PROVIDED ENTRIES
◇ ◇ ◇ ◇

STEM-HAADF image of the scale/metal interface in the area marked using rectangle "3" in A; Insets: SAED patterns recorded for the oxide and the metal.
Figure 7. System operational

◇ ◇ ◇ ◇

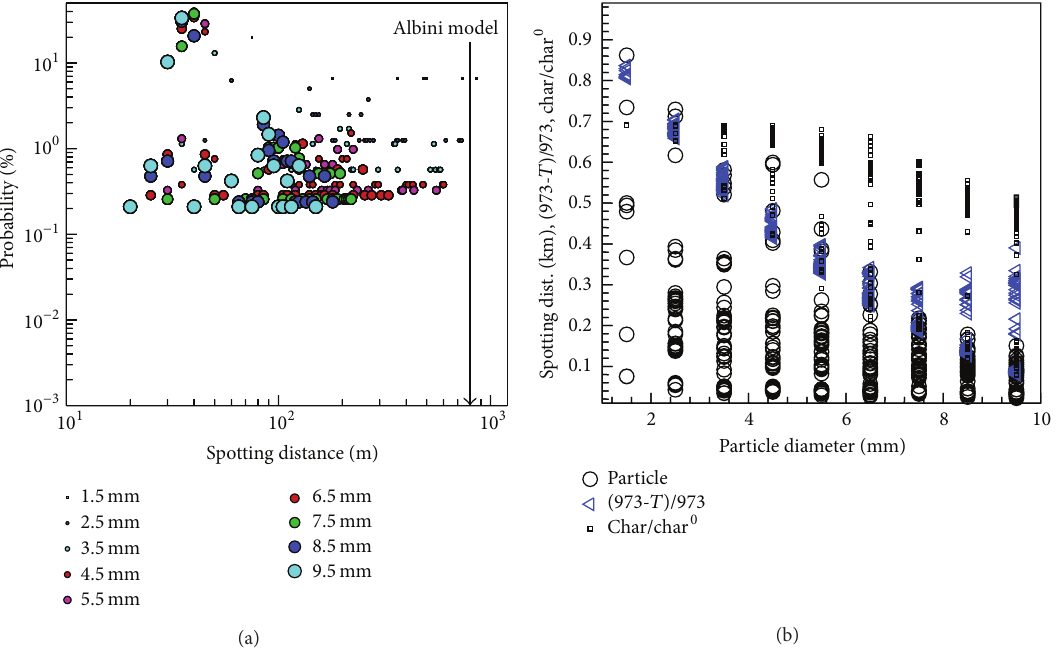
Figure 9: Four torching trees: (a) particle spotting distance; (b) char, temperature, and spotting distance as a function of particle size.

◇ ◇ ◇ ◇

WHAT THE TASK ASKS
Every line above from the line with "STEM-HAADF image of" to the line with "Figure 7. System operational" is wanted, ends included; write them out exactly and add no other line.

ANSWER SPACE
STEM-HAADF image of the scale/metal interface in the area marked using rectangle "3" in A; Insets: SAED patterns recorded for the oxide and the metal.
Figure 7. System operational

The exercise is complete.